The New Jersey School Boards Association reminds members that May is Mental Health Awareness Month.

“Last December, in a rare public advisory, the U.S. surgeon general warned of a mental health crisis among adolescents,” said Dr. Lawrence S. Feinsod, NJSBA executive director.  “I believe it is critical that all of us involved in public education work to raise awareness of the mental health struggles of our students and staff and learn what we can do to help them.”

The report of the NJSBA Task Force on Mental Health Services in Public Schools, “Building a Foundation for Hope,” can be found here.  The report details the dimensions of the problem, offers promising practices from school districts in the state and makes 71 recommendations for consideration by local boards.

In recent years, New Jersey has made advances in helping provide mental health services for students.

Last October, Gov.

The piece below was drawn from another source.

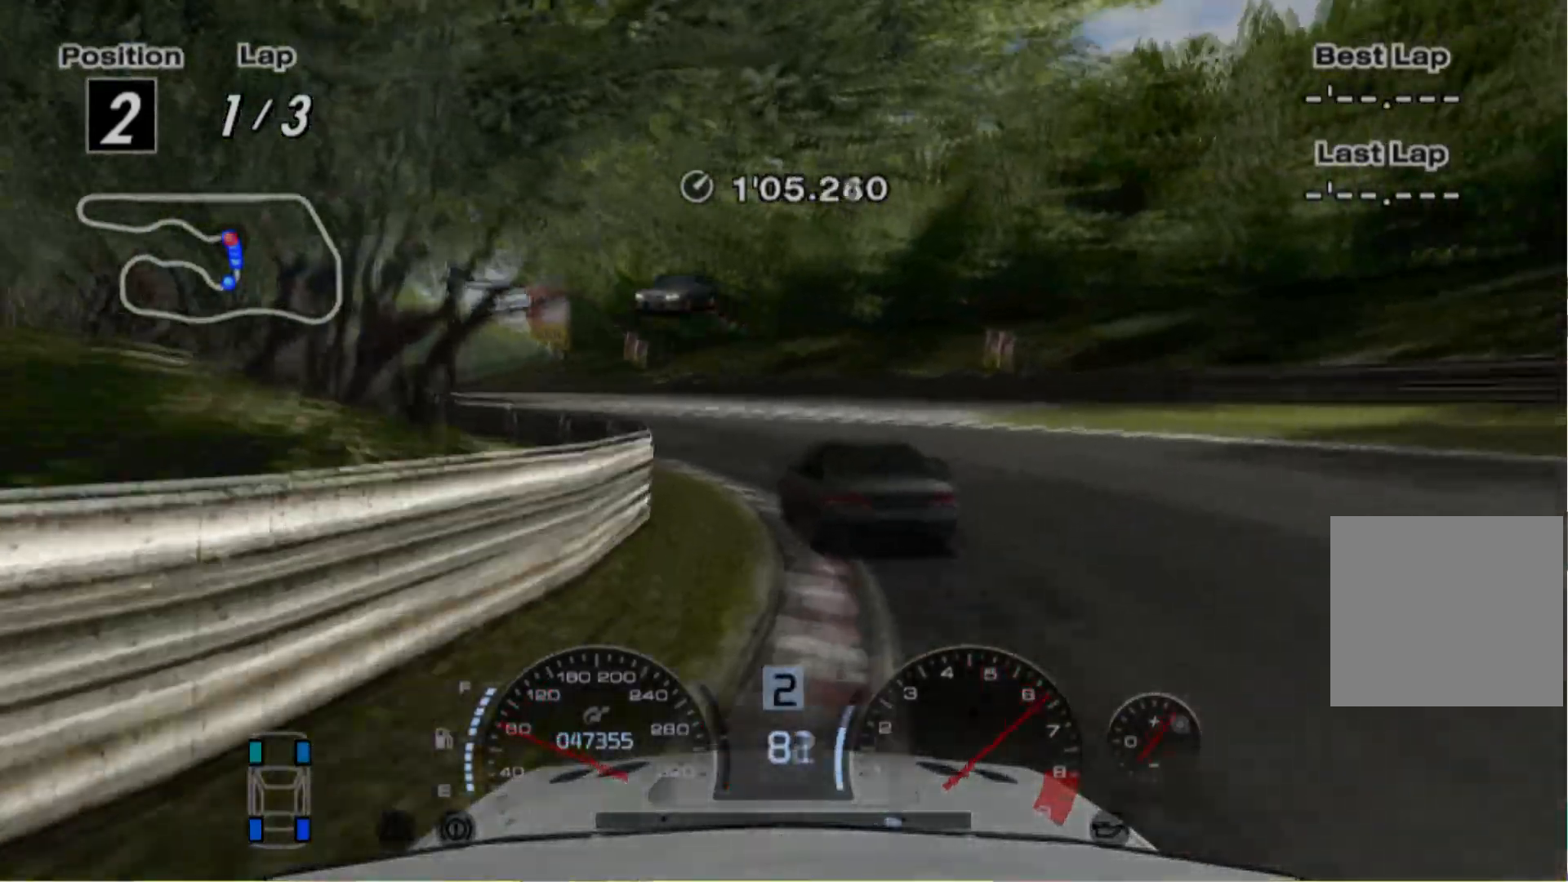
{"buttons": ["R2"], "left_stick": "left", "events": [[160, "R2", "down"]]}
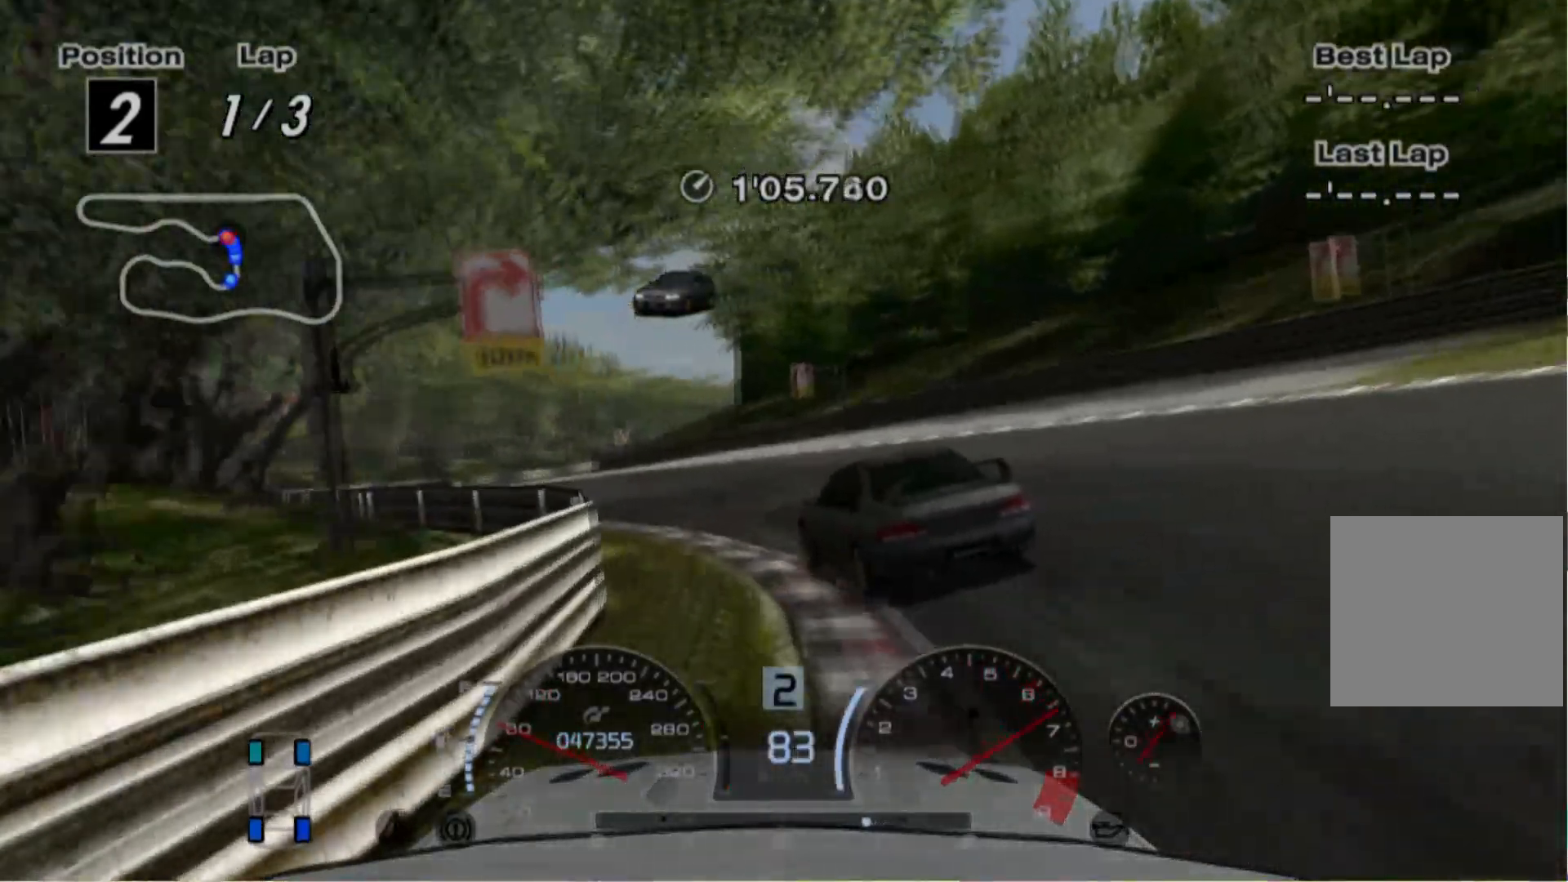
{"buttons": ["R2"], "left_stick": "center", "events": [[60, "R2", "up"], [160, "R2", "down"], [280, "left_stick", "center"]]}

Phil Murphy signed a law supported by NJSBA that creates a grant program for districts that institute depression screenings for students in grades 7 to 12.

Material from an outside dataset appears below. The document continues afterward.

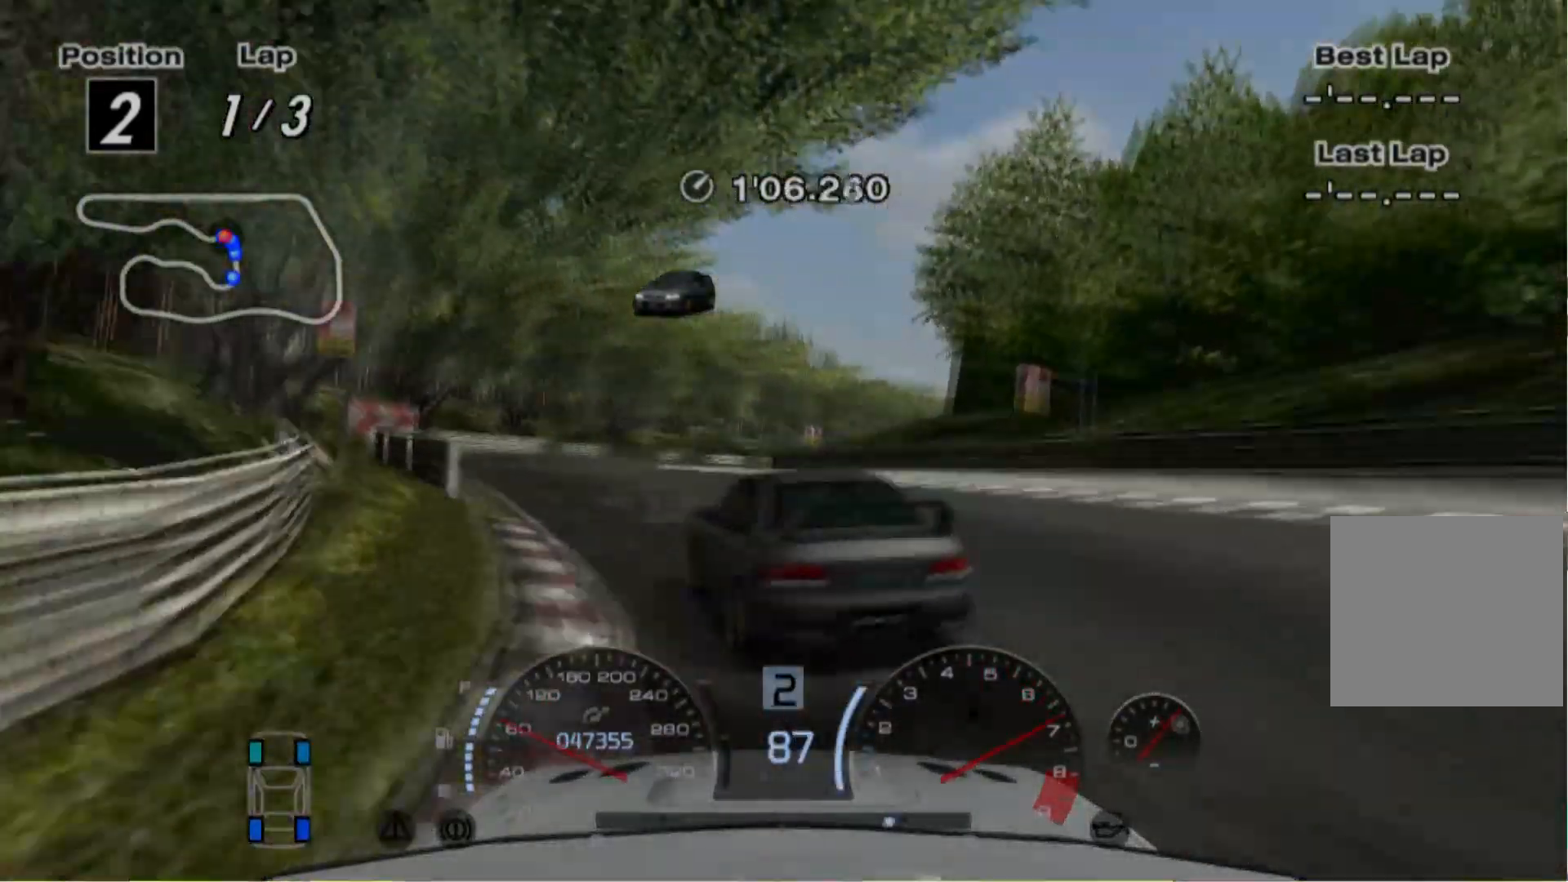
{"buttons": ["R2"], "left_stick": "center", "events": [[80, "left_stick", "left"], [180, "left_stick", "center"], [320, "left_stick", "right"], [420, "left_stick", "center"]]}
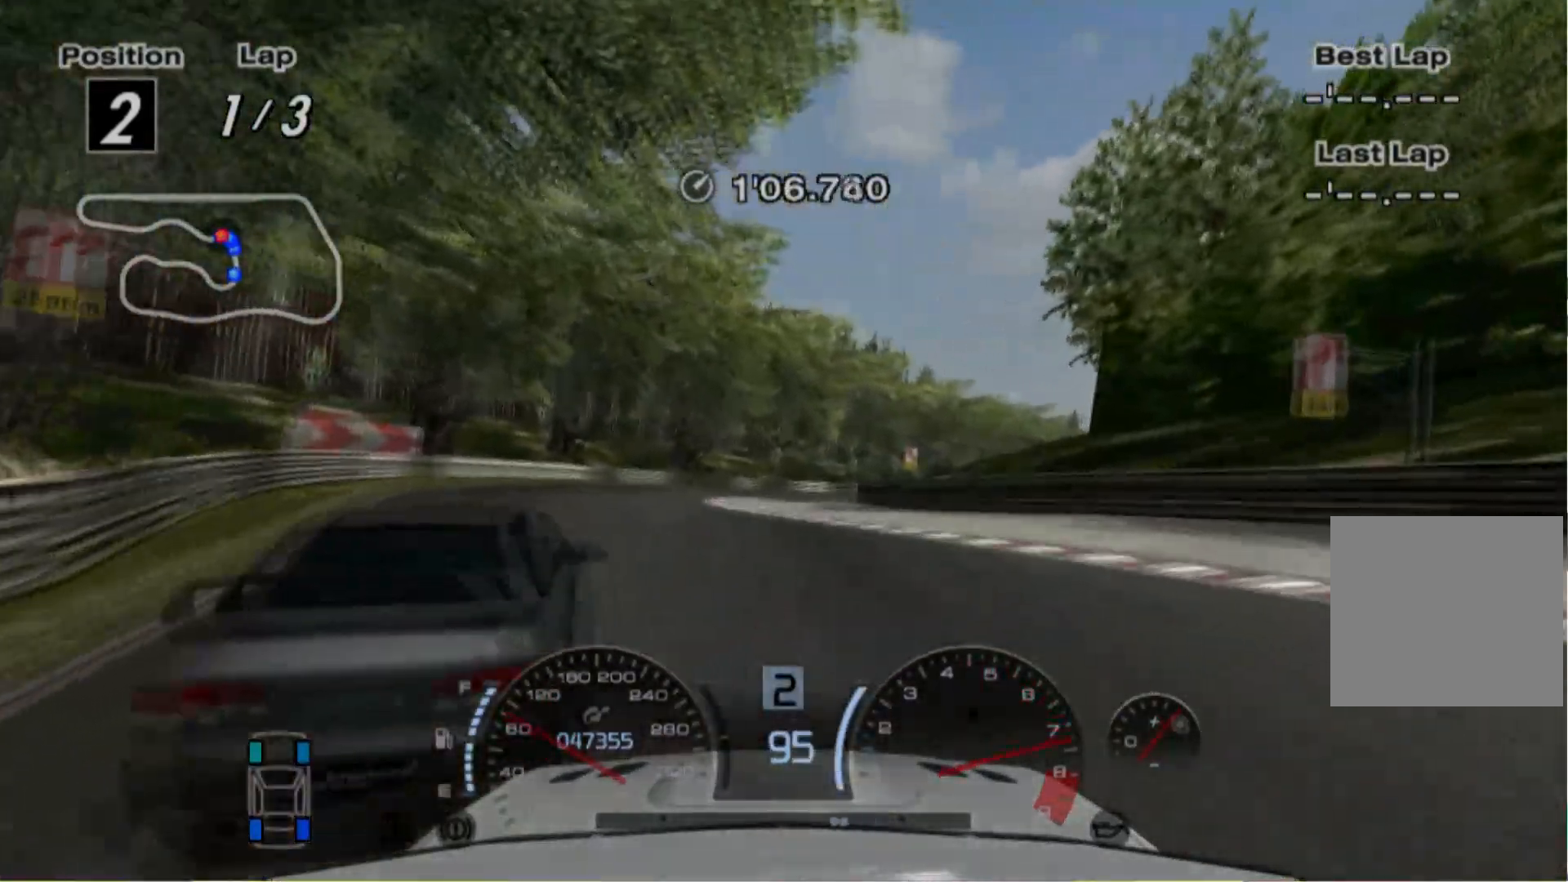
{"buttons": ["R2"], "left_stick": "center", "events": [[20, "left_stick", "left"], [180, "left_stick", "center"], [320, "left_stick", "right"], [460, "left_stick", "center"]]}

In April 2021, the governor signed A-3548, which requires private insurers, the State Health Benefit Plan and the School Employees’ Health Benefits Program to put into place policies that ensure coverage of mental health screening for depressive disorders for adolescents between the ages of 12 and 18.

The New Jersey Department of Education in February published a 223-page School-Based Mental Health Resource Guide, which provides schools with a roadmap for developing, implementing and evaluating mental health supports and services.

Information and resources on Mental Health Awareness Month are also available from The National Alliance on Mental Illness.